5.1.  Company represents that neither Company nor any Authorized Employee is (a) an agency, agent, or other instrumentality of the U.S. Government, (b) employed using any U.S. Government funds, or (c) entering into or performing under this Agreement (including providing any Feedback) pursuant to a U.S. Government contract or with the use of U.S. Government funds.  The Software is “Commercial Computer Software” within the meaning of FAR 2.101 (November 2007), FAR Part 12.212 (October 1995), FAR 27.405-3 (November 2007), DFARS Part 227.7202 (June 1995) and DFARS 252.227-7014 (a) (June 1995).  Use and disclosure are strictly governed by this Addendum or any Evaluation Agreement.

5.2.  Company will not assign or transfer this Addendum or any Evaluation Agreement to any person or entity without FOSSA’s prior written consent and any purported assignment by Company without FOSSA’s consent will be void.  This Addendum and any Evaluation Agreement is freely assignable by FOSSA.

5.3. This Agreement shall be governed by and interpreted, construed, and enforced in accordance with the laws of the State of California, USA, without regard to conflict of law provisions thereof.  The parties agree to venue in the appropriate courts located in Santa Clara County in the State of California. The United Nations Convention on Contracts for the International Sale of Goods will not apply to the Agreement.

5.4. Each party is acting as an independent contractor. This Addendum and any Evaluation Agreement is to be interpreted under Delaware law without regard to the conflicts of law provisions thereof and without regard to the United Nations Convention on Contracts for the International Sale of Goods.  The parties consent to the exclusive jurisdiction and venue of the state and federal courts having within their jurisdiction the location of FOSSA principal place of business.  The prevailing party in any action brought under this Addendum or any Evaluation Agreement will be entitled to recover its costs and expenses, including attorneys’ fees.  In the event that any of the provisions of this Addendum or any Evaluation Agreement  are held to be unenforceable, such provisions shall be limited or eliminated to the minimum extent necessary so that this Addendum and any Evaluation Agreement  shall otherwise remain in full force and effect and enforceable.   

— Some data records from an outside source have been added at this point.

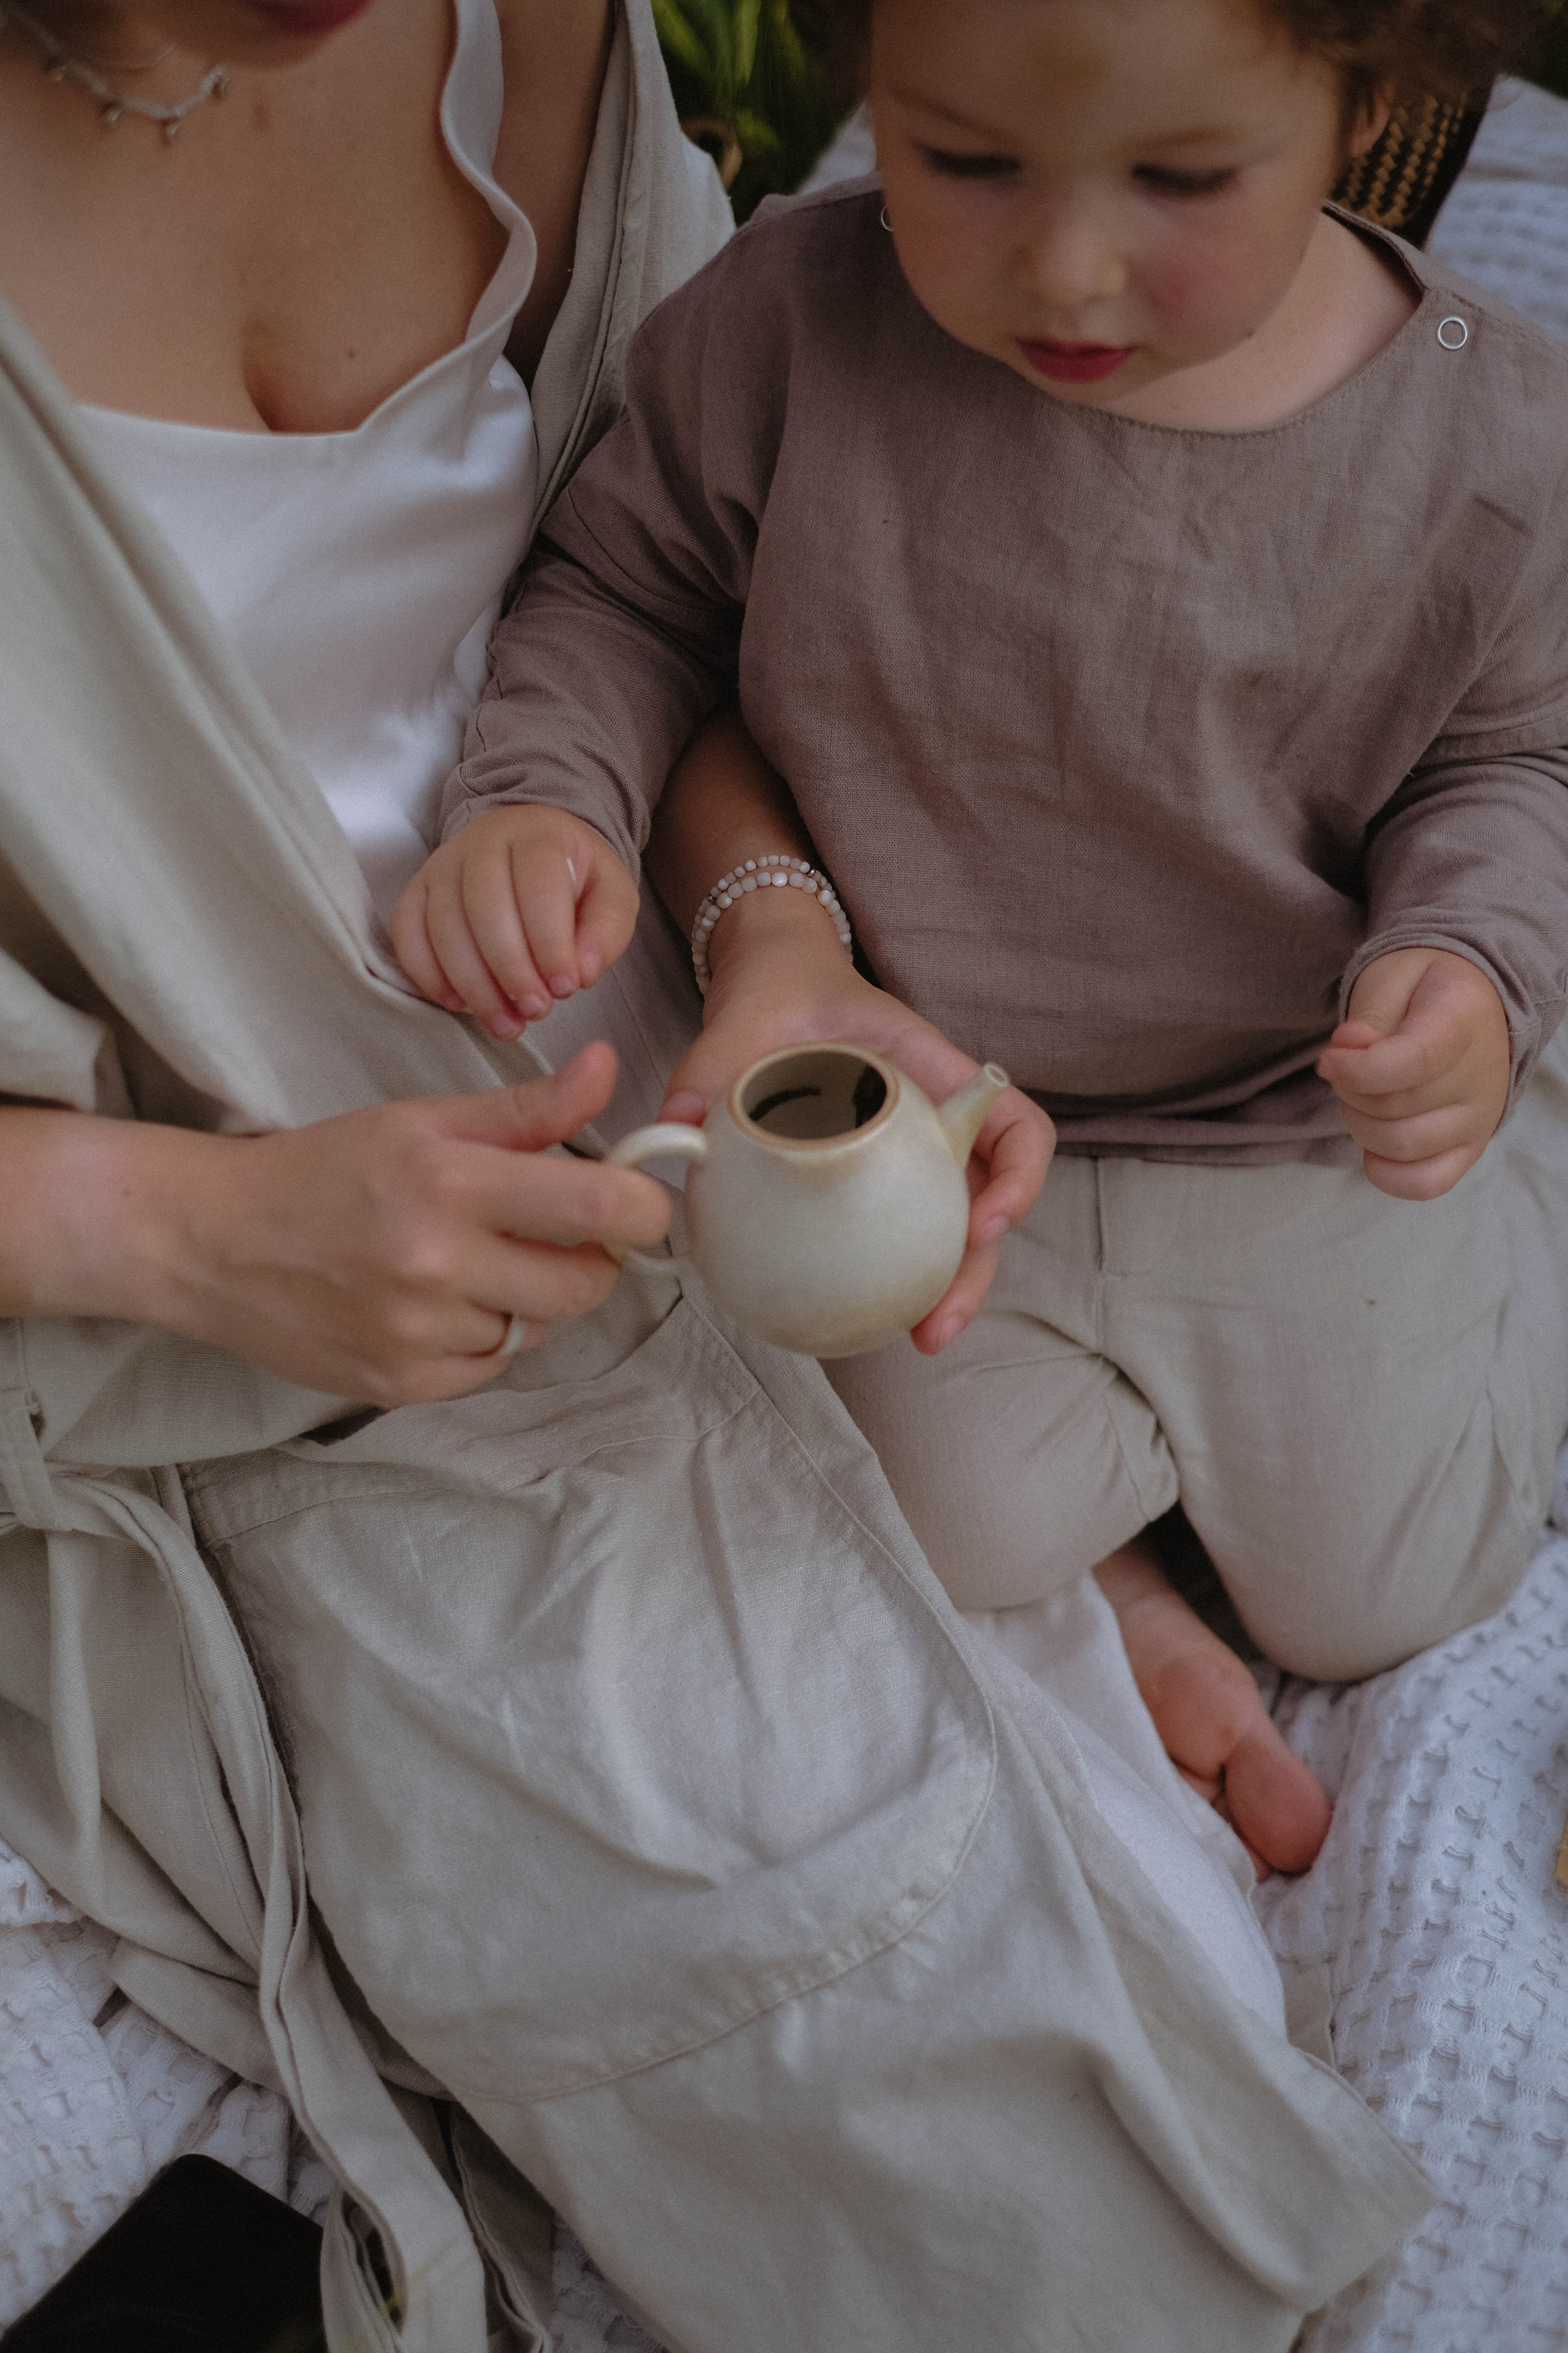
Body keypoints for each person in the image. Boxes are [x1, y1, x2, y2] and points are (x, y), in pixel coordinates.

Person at [0, 2, 1433, 2346]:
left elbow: (660, 590)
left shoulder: (523, 24)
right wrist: (192, 1236)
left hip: (678, 1099)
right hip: (231, 1273)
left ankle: (1028, 1570)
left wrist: (788, 954)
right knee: (945, 2122)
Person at [418, 0, 1568, 1881]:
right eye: (959, 161)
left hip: (1300, 1112)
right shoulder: (788, 331)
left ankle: (1532, 1155)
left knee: (1391, 1585)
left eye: (1183, 179)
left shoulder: (1493, 434)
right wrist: (546, 789)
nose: (1065, 262)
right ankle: (1128, 1571)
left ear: (1369, 110)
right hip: (945, 1110)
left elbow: (1519, 749)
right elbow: (628, 589)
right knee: (938, 1524)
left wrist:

5.5.  This Addendum and each Evaluation Agreement entered into subject to this Addendum constitutes the complete and entire agreement of the parties with respect to its subject matter and supersedes any and all previous communications.  No waiver or modification of this Addendum or any Evaluation Agreement will be binding unless in writing and signed by a duly authorized representative of each party and no failure or delay in enforcing any right will be deemed a waiver.  Nothing in this Addendum or any Evaluation Agreement shall restrict the right of FOSSA to engage in any business or provide any software, services, or other products to any customers on any terms.  Nothing herein shall obligate either party to proceed with any transaction between them. This Addendum and any Evaluation Agreement and any amendment hereto or thereto may be executed in counterparts, and electronically scanned or facsimile signatures will have the same effect as original manual signatures.

5.6. Company shall comply with the U.S. Foreign Corrupt Practices Act and all applicable export laws, restrictions and regulations of any U.S. or foreign agency or authority.